Posted by : Emily | On : May 1, 2014

natrolite

Found in abundance along Nova Scotia’s Bay of Fundy, Natrolite is a tectosilicate mineral belonging to the zeolite group. It often occurs with other zeolites in the amygdaloidal cavities of basaltic igneous rocks. The minerals name comes from natron, the Greek word for soda, and lithos the Greek word for stone. This sodium-rich, fibrous mineral tends to be white, colourless, or light gray but can also be shades of yellow, pink, orange or light brown.

Zeolites absorb toxic products and odours due to their open crystal structure and their ‘chemically sticky surfaces’. Because of these properties, zeolite minerals are used in the softening and filtering water, as well as in medicines as a blood-clotting agent.
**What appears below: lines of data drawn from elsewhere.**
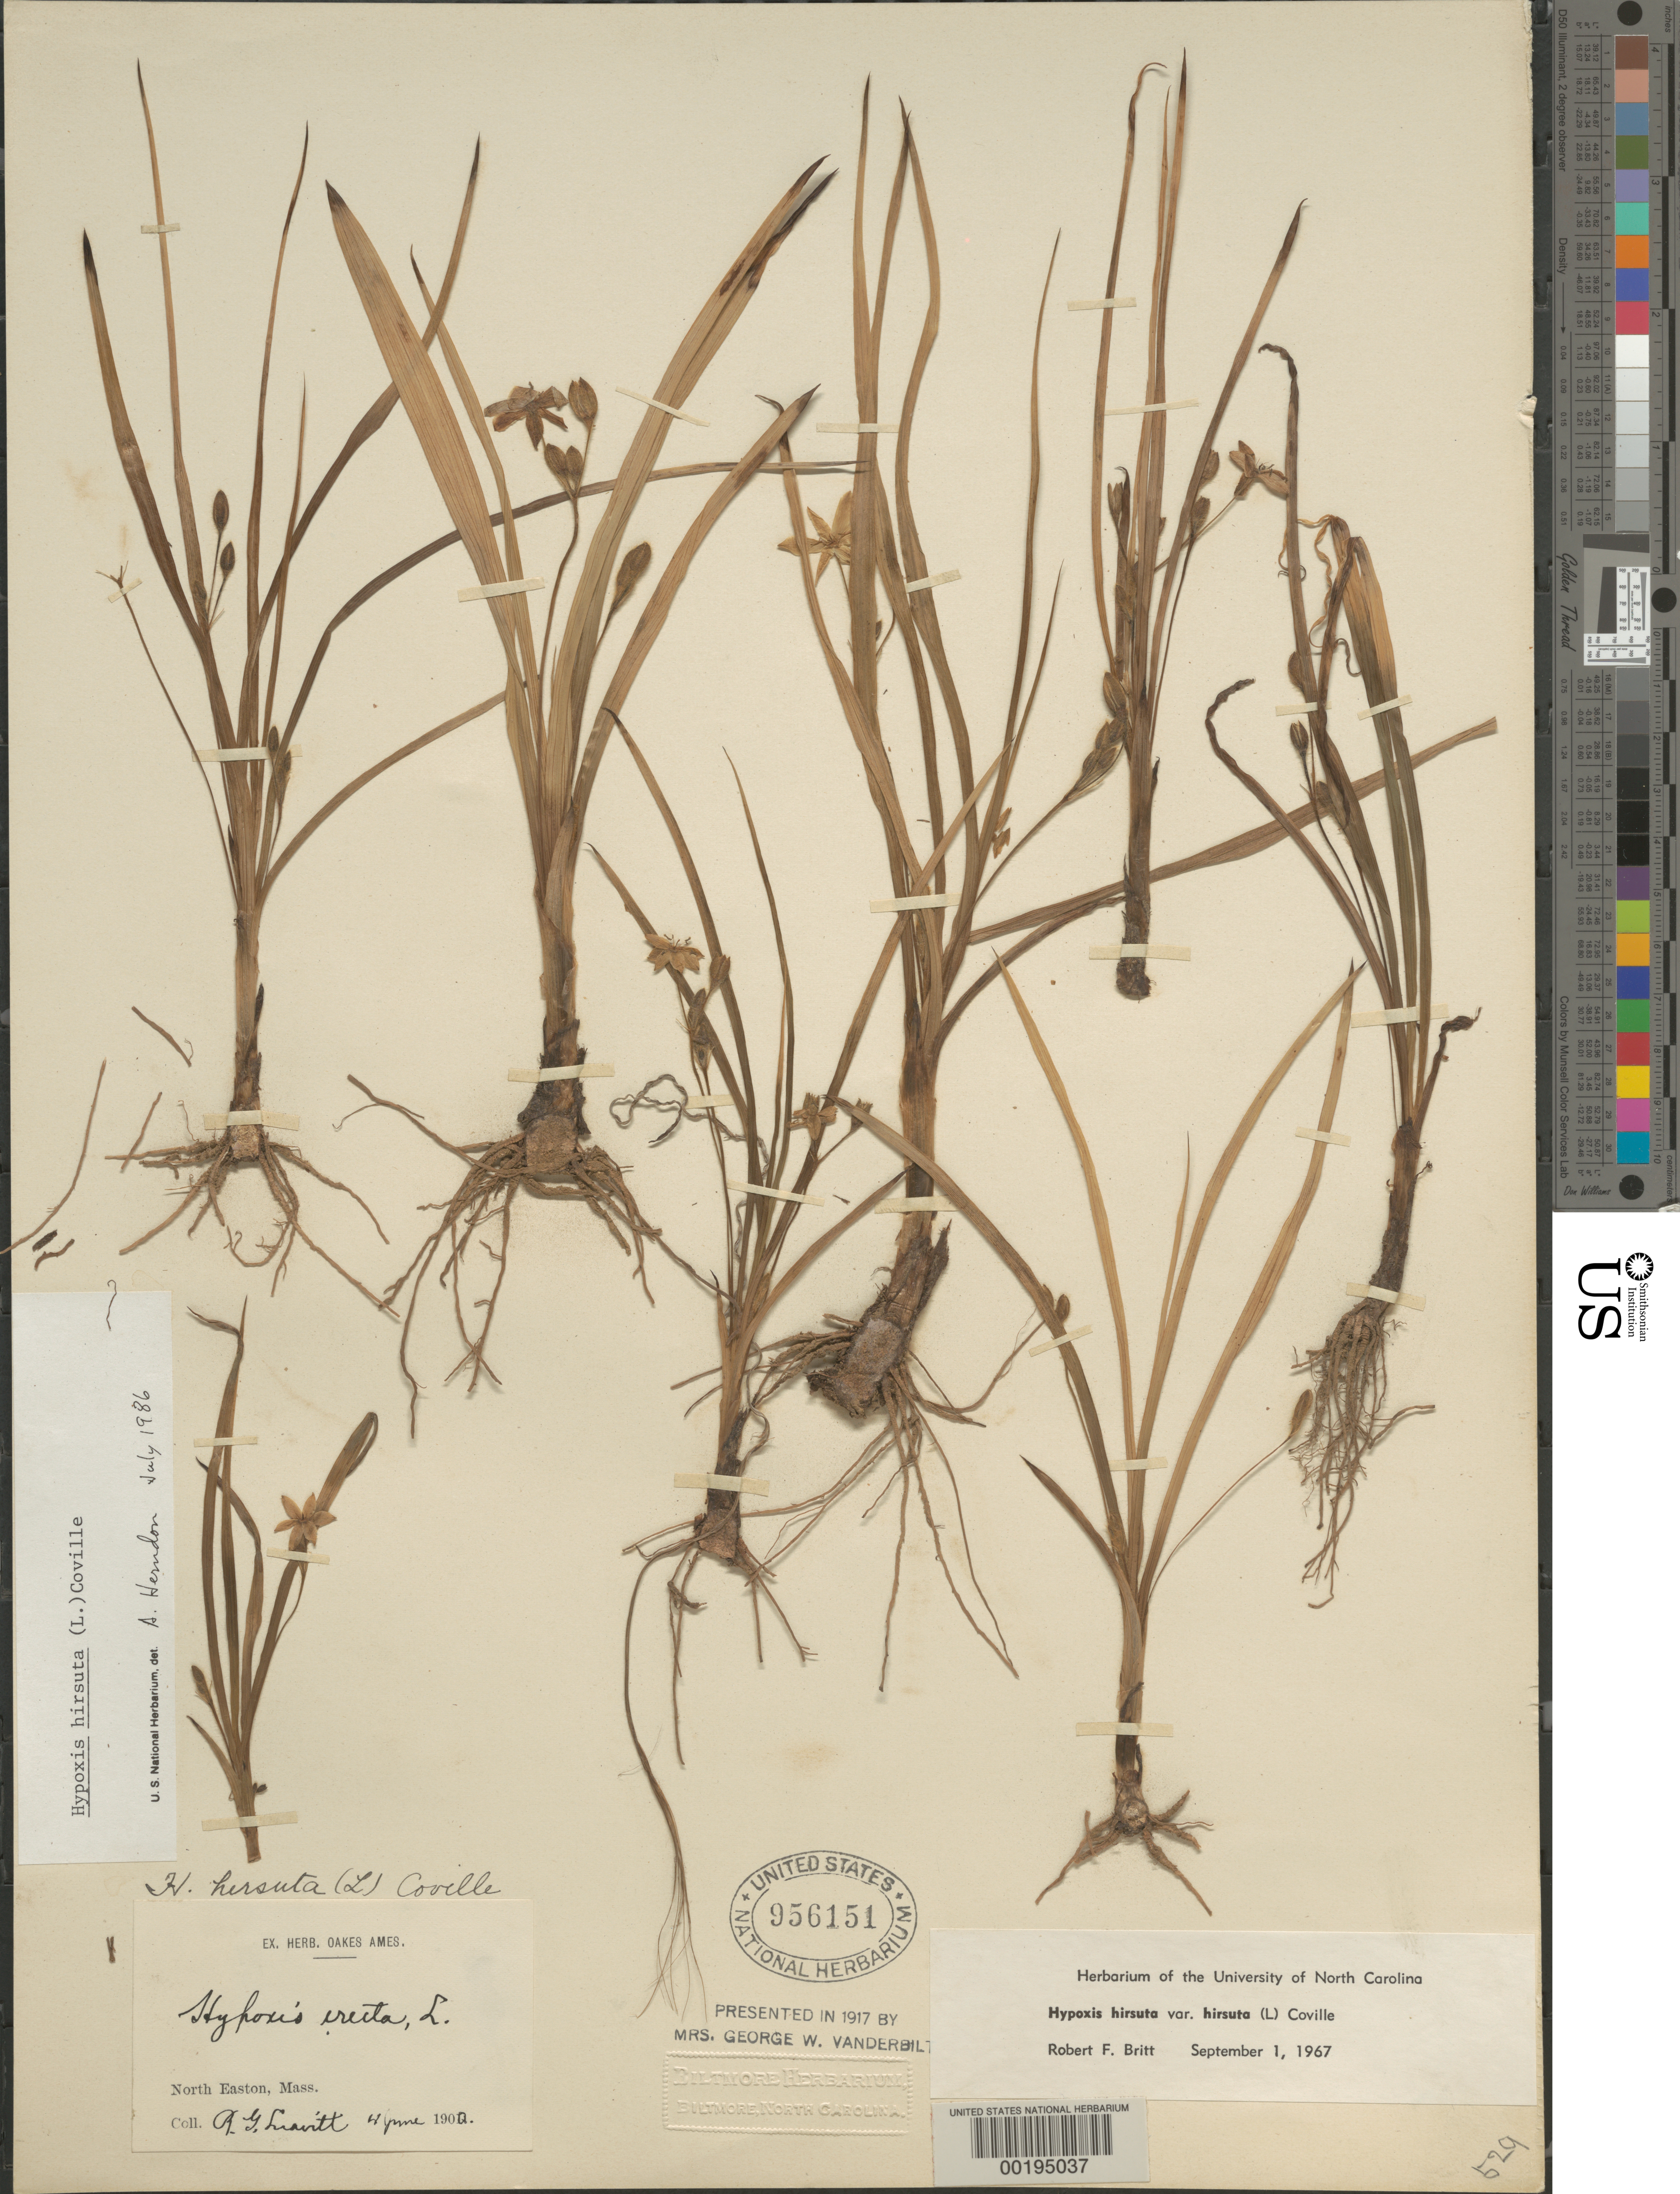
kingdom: Plantae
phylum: Tracheophyta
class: Liliopsida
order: Asparagales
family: Hypoxidaceae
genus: Hypoxis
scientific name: Hypoxis hirsuta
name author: (L.) Coville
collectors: R. G. Leavitt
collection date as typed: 04 Jun 1900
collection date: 1900-06-04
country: United States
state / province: Massachusetts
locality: North easton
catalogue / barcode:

More recently, zeolites have been gaining industrial popularity, by helping to remove heavy metals from mine waste and cleaning up radioactively contaminated areas. They are also being studied to harness the potential of precise and specific separation of gases – including the removal of H2O, CO2, SO2, Noble gases, Nitrogen, Freon and Formaldehyde.

Known to some to generate powerful stimulation of the third-eye, natrolite can be used during meditation to help recognize synchronicity and achieve higher consciousness. It is said to be a stone of optimism and hope, assisting in things like problem solving and possible outcomes, as well as providing support to those with various brain and nerve diseases/disorders such as Parkinson’s, Alzheimer’s, Multiple Sclerosis, ALS, and recurring strokes.